課題
本文抜粋の中から、「5.社会と共にある経営」を含む語句で始まり「(「実践経営哲学」p.26)」で終わる部分を、一字も変えずに書き出せ。

本文抜粋

........

• 宮崎 勇気

5.2)経営観:企業は社会の公器⑬


5.社会と共にある経営

2)経営観:企業は社会の公器 ⑬

 一方で、“利益”にとらわれ、利益自体を“究極の目的”とすることに対して、松下幸之助は、警鐘を鳴らす。「“利益”、それ自体が究極の目的かというと、そうではない。根本は、その事業を通じて共同社会の向上を図るというところにあるのであって、その根本の使命をよりよく遂行していく上で、利益というものが大切になってくるのであり、そこのところをとりちがえてはならない。」(「実践経営哲学」p.26)

 利益は、悪いものではなく、むしろ、企業の社会貢献という使命の達成度合いを測るものさしであって、利益を上げれば上げるほどより使命を果たし、社会に貢献できていることになると言いつつ、ここでは、利益にとらわれてはならないと言う。やや禅問答のようにも聞こえるが、この点どのように解釈すべきであろうか。

........

記録一覧
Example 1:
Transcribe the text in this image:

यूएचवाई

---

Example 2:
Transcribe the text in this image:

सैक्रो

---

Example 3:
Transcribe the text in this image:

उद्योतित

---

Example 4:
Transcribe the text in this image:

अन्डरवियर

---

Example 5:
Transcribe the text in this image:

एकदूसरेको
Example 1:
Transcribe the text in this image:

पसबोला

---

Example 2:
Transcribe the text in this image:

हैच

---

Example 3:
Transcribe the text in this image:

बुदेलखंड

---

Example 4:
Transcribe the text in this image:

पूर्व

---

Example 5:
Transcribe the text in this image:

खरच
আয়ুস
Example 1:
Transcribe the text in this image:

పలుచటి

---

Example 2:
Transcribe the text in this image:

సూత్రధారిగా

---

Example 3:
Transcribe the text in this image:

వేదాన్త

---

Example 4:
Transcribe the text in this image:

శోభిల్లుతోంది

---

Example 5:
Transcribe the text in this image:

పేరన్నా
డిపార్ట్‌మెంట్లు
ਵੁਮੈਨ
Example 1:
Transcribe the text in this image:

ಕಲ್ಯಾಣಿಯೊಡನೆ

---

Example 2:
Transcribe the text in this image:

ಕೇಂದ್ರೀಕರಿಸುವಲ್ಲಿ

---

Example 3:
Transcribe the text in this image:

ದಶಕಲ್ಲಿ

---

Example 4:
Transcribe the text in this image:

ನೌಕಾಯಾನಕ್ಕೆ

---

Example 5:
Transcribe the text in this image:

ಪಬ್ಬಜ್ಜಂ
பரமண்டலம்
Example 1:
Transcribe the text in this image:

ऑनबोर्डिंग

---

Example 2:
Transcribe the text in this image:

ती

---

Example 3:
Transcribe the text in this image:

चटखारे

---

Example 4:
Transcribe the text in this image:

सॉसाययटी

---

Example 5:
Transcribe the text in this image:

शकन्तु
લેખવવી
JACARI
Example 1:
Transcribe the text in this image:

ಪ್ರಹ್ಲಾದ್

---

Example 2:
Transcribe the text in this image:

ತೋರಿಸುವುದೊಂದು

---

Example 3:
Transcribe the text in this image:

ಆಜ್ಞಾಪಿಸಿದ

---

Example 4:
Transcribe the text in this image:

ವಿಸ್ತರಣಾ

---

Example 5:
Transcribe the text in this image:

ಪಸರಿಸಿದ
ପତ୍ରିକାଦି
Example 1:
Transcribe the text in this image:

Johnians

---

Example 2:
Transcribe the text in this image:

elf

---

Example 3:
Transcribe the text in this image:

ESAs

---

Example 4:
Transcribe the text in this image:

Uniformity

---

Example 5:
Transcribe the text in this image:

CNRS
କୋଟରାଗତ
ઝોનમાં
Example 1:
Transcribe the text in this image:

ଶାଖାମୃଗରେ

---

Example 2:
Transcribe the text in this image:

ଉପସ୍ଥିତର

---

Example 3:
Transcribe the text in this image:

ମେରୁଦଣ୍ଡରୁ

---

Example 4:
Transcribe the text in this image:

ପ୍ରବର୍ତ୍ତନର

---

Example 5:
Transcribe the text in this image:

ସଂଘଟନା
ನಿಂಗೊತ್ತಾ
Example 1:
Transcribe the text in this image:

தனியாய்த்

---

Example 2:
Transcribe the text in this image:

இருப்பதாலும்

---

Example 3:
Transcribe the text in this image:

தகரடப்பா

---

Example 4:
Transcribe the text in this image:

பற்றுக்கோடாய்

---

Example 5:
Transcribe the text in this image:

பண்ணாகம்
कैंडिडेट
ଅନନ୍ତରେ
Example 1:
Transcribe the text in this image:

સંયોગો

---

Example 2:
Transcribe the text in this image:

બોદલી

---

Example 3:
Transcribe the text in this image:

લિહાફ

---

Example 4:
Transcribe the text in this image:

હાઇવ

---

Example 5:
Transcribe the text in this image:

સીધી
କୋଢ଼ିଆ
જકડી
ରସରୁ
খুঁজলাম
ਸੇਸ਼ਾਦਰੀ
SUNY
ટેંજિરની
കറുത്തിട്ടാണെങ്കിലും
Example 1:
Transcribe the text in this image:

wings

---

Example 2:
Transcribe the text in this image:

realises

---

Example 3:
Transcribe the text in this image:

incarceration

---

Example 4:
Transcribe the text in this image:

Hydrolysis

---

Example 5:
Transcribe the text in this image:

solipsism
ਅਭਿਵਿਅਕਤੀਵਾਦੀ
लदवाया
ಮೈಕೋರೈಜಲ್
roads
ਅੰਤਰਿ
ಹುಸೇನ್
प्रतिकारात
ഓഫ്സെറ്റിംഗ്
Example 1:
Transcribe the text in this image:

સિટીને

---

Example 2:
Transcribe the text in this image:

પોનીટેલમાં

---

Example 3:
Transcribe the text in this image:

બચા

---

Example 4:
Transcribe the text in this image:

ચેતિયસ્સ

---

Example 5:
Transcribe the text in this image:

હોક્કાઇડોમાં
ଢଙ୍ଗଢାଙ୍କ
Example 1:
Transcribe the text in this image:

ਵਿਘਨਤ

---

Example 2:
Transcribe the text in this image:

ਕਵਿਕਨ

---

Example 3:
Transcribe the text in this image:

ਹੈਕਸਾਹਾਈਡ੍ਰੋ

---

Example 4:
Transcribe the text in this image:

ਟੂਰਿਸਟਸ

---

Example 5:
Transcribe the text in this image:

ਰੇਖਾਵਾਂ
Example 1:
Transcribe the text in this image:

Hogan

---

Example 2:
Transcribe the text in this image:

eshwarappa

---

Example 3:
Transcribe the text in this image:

........

解答
5.社会と共にある経営

2)経営観:企業は社会の公器 ⑬

 一方で、“利益”にとらわれ、利益自体を“究極の目的”とすることに対して、松下幸之助は、警鐘を鳴らす。「“利益”、それ自体が究極の目的かというと、そうではない。根本は、その事業を通じて共同社会の向上を図るというところにあるのであって、その根本の使命をよりよく遂行していく上で、利益というものが大切になってくるのであり、そこのところをとりちがえてはならない。」(「実践経営哲学」p.26)